**Aim of the task**
Leaving all pictures aside, write out the records below precisely as given.

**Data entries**

────────────────

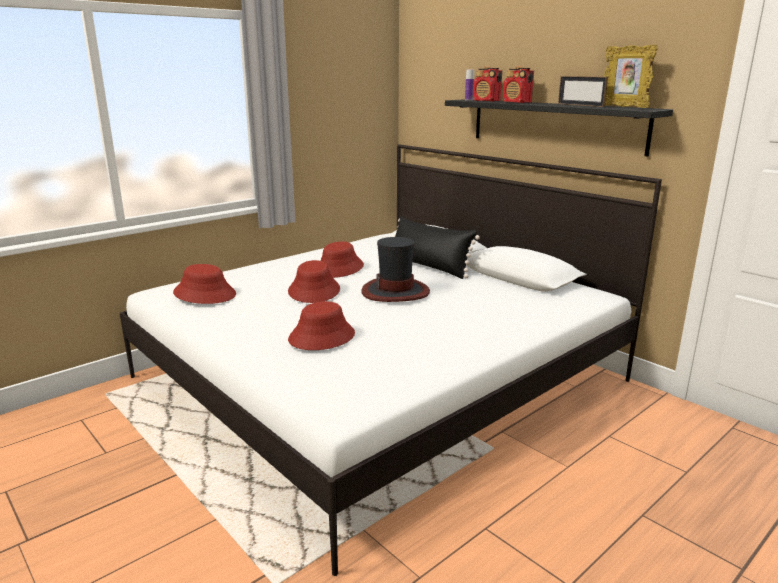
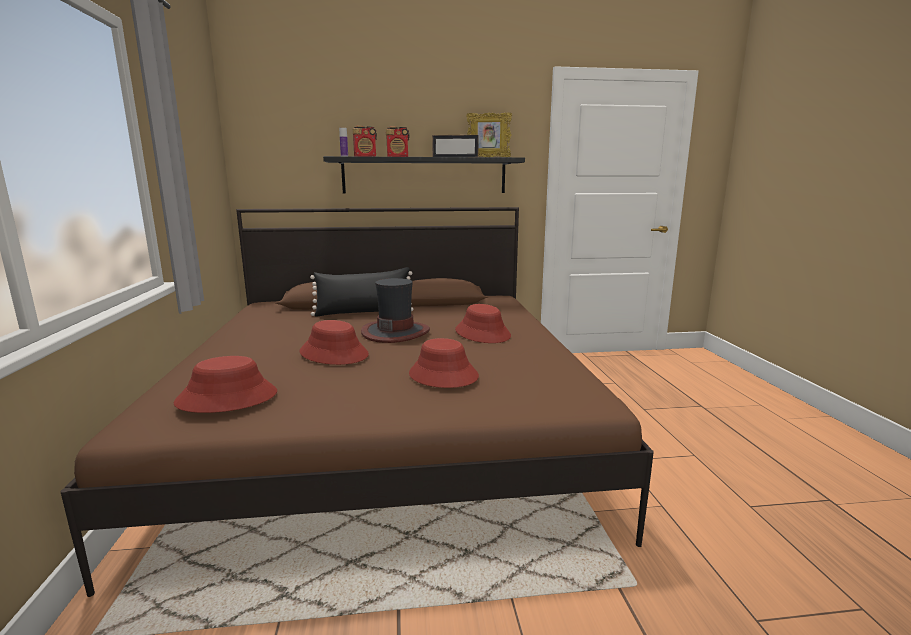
camera: 55 degrees left, 5 degrees down
(339, 268) = (297, 335): red hat -> red hat (483, 333)
(379, 379) = (386, 427): white bed -> brown bed

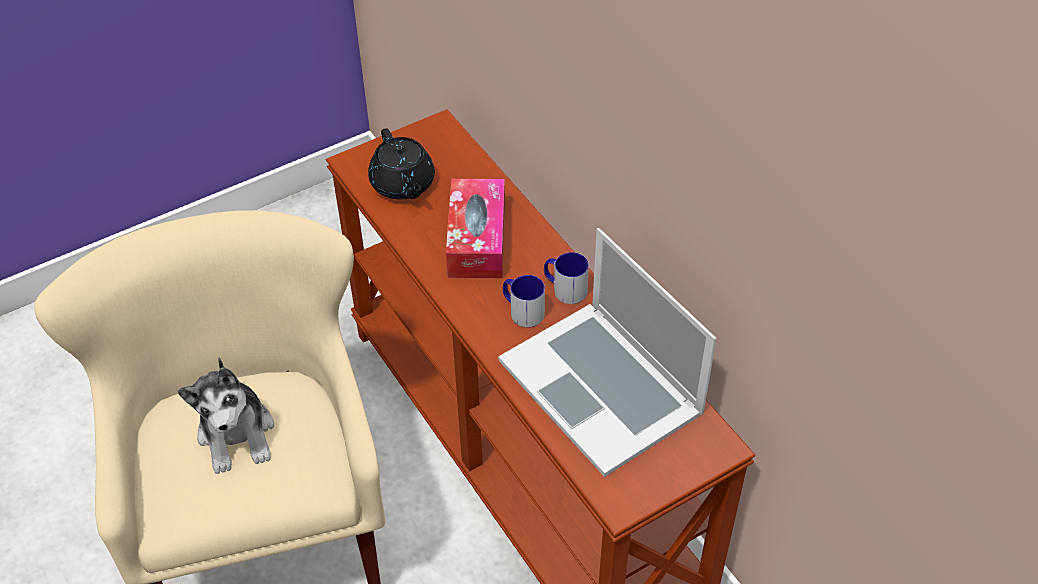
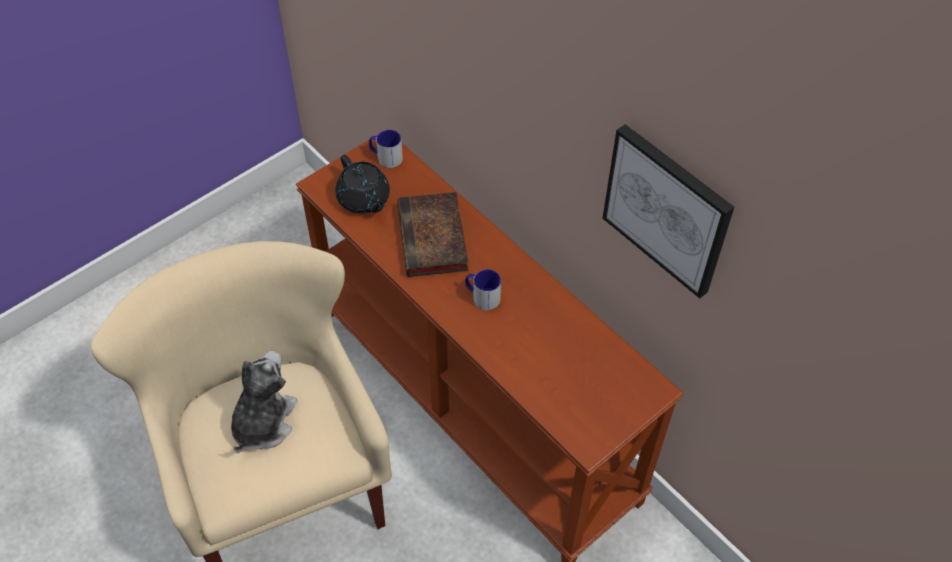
camera: 10 degrees left, 5 degrees up
(237, 434) = (263, 422): plush toy -> plush toy turned 135 degrees counterclockwise
(477, 239) = (433, 240): tissue box -> book
(564, 289) = (511, 274): mug -> mug (385, 157)
(601, 385) = (556, 351): laptop -> none
(739, 201) = (667, 209): none -> picture

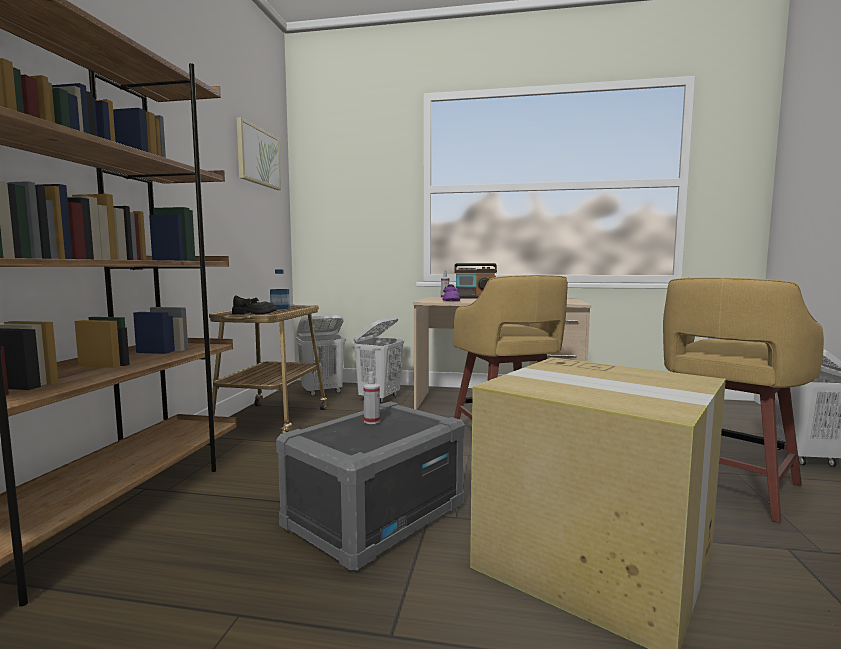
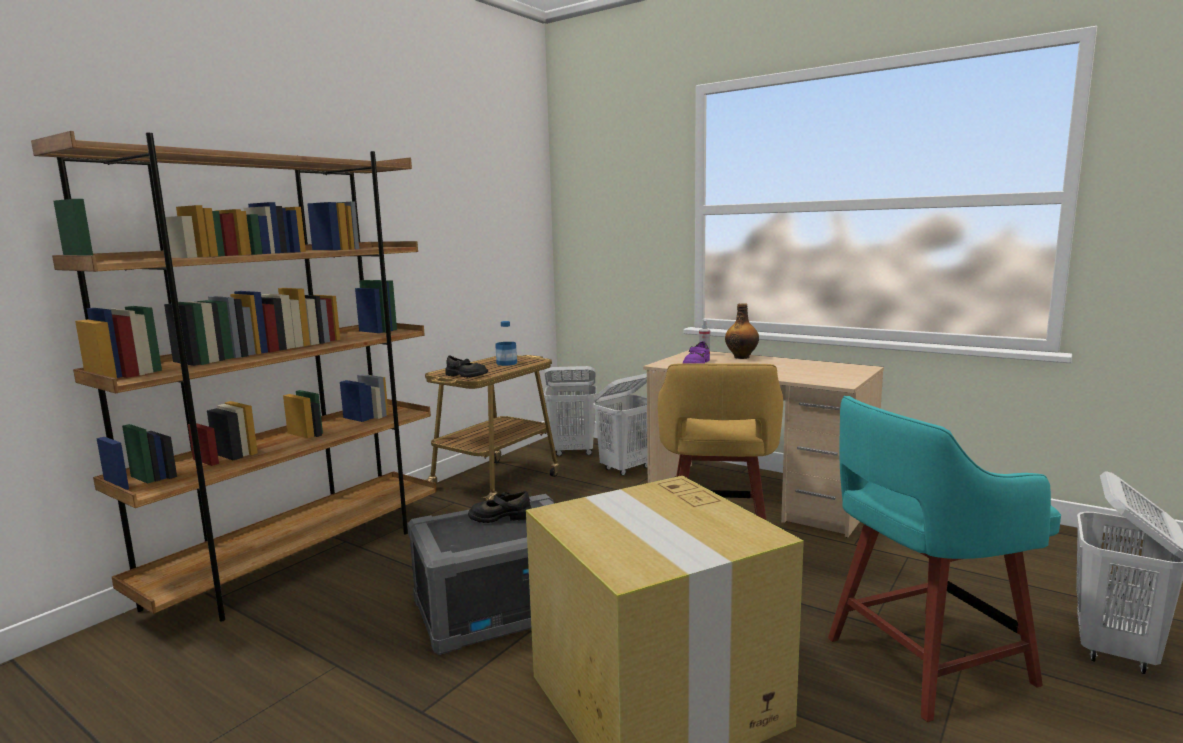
camera: 25 degrees right, 5 degrees up
(258, 156) = (501, 186): picture -> none
(371, 421) = (500, 517): spray bottle -> black shoe
(475, 298) = (742, 357): radio -> bottle
(724, 485) = (922, 661): yellow stool -> turquoise stool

────────────────

**Reply to the task**
camera: 55 degrees left, 5 degrees down
(339, 268) = (297, 335): red hat -> red hat (483, 333)
(379, 379) = (386, 427): white bed -> brown bed

camera: 10 degrees left, 5 degrees up
(237, 434) = (263, 422): plush toy -> plush toy turned 135 degrees counterclockwise
(477, 239) = (433, 240): tissue box -> book
(564, 289) = (511, 274): mug -> mug (385, 157)
(601, 385) = (556, 351): laptop -> none
(739, 201) = (667, 209): none -> picture

camera: 25 degrees right, 5 degrees up
(258, 156) = (501, 186): picture -> none
(371, 421) = (500, 517): spray bottle -> black shoe
(475, 298) = (742, 357): radio -> bottle
(724, 485) = (922, 661): yellow stool -> turquoise stool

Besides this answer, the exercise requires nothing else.